** Opening Records for processing block **

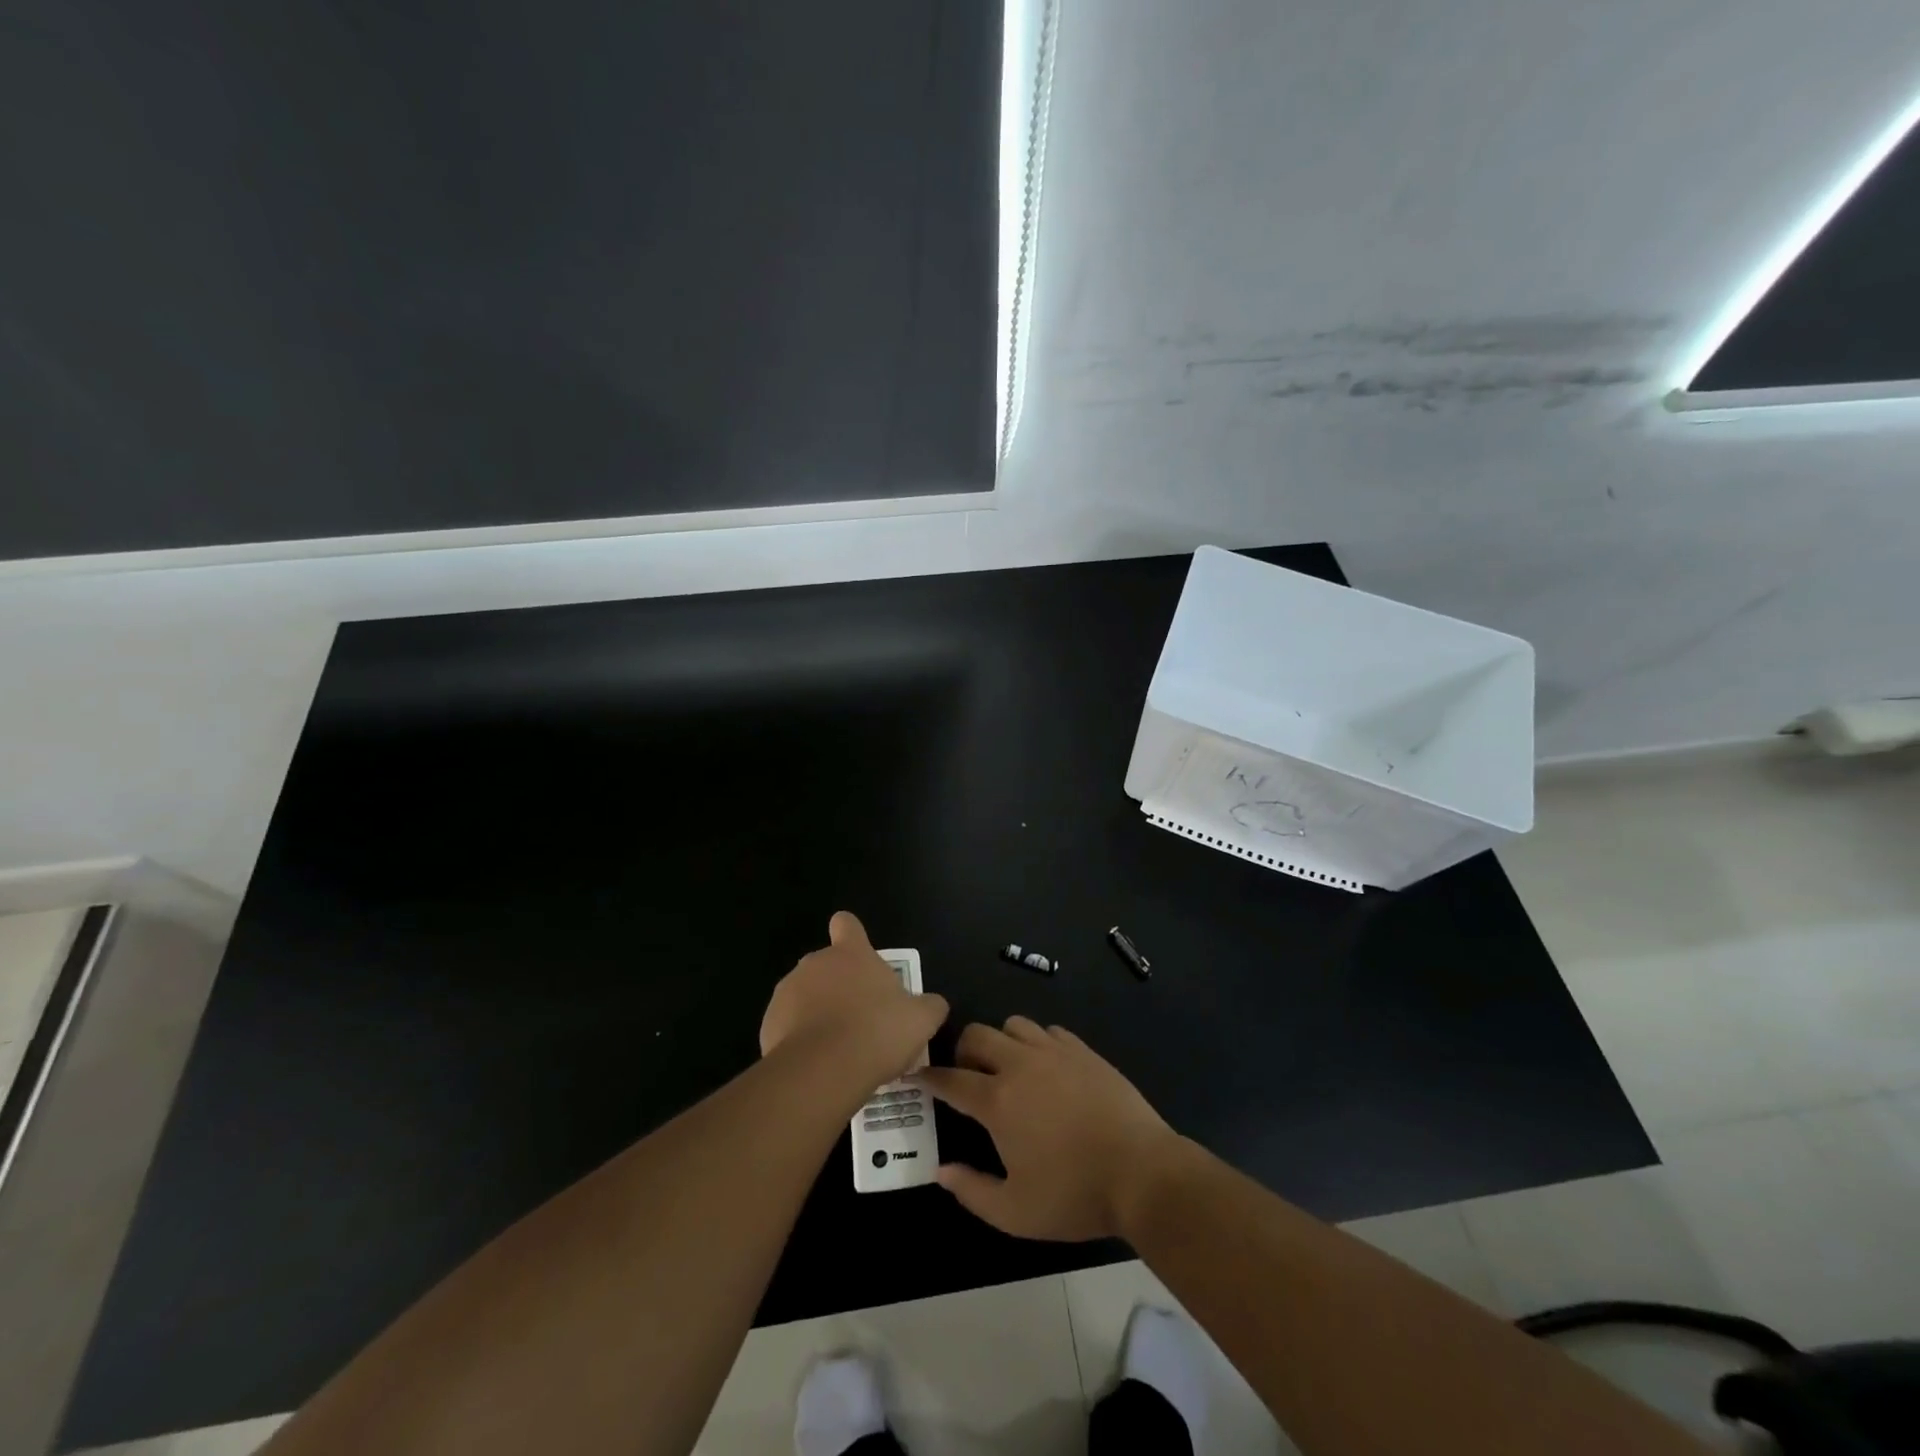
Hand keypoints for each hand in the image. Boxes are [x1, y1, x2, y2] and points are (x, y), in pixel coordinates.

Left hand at [760, 913, 949, 1088]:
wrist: (823, 1070)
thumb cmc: (878, 1032)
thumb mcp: (920, 1020)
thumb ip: (929, 1006)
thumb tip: (934, 1004)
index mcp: (851, 953)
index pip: (847, 924)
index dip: (852, 935)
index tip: (859, 956)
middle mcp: (815, 963)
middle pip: (827, 966)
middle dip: (840, 987)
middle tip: (861, 1020)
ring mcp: (787, 992)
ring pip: (805, 997)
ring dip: (818, 1014)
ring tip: (839, 1049)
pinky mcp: (768, 1024)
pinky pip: (787, 1026)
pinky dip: (800, 1041)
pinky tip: (817, 1065)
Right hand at [920, 1017, 1179, 1241]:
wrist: (1142, 1172)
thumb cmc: (1074, 1195)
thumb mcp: (1015, 1212)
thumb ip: (971, 1191)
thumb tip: (940, 1171)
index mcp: (998, 1101)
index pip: (951, 1079)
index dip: (929, 1077)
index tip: (917, 1075)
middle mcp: (1020, 1065)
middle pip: (977, 1035)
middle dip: (962, 1051)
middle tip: (967, 1076)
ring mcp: (1054, 1052)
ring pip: (1013, 1024)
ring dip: (1001, 1041)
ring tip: (1008, 1068)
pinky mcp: (1083, 1050)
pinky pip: (1049, 1030)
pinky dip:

** Closing Records for processing block **

**Your goal:** Set down only the lines running from the line with "wrist: (823, 1070)" to the end of the entries above, both included, exactly as they stand.

**Problem solution:**
wrist: (823, 1070)
thumb cmc: (878, 1032)
thumb mcp: (920, 1020)
thumb ip: (929, 1006)
thumb tip: (934, 1004)
index mcp: (851, 953)
index pip: (847, 924)
index dip: (852, 935)
index tip: (859, 956)
middle mcp: (815, 963)
middle pip: (827, 966)
middle dip: (840, 987)
middle tip: (861, 1020)
ring mcp: (787, 992)
ring pip: (805, 997)
ring dip: (818, 1014)
ring tip: (839, 1049)
pinky mcp: (768, 1024)
pinky pip: (787, 1026)
pinky dip: (800, 1041)
pinky tip: (817, 1065)
Right hand at [920, 1017, 1179, 1241]:
wrist: (1142, 1172)
thumb cmc: (1074, 1195)
thumb mcp: (1015, 1212)
thumb ip: (971, 1191)
thumb tip: (940, 1171)
index mcp: (998, 1101)
index pip: (951, 1079)
index dip: (929, 1077)
index tip: (917, 1075)
middle mcp: (1020, 1065)
middle pip: (977, 1035)
middle dip: (962, 1051)
middle tip: (967, 1076)
ring mcp: (1054, 1052)
ring pip: (1013, 1024)
ring dip: (1001, 1041)
ring tip: (1008, 1068)
pinky mcp: (1083, 1050)
pinky pip: (1049, 1030)
pinky dip:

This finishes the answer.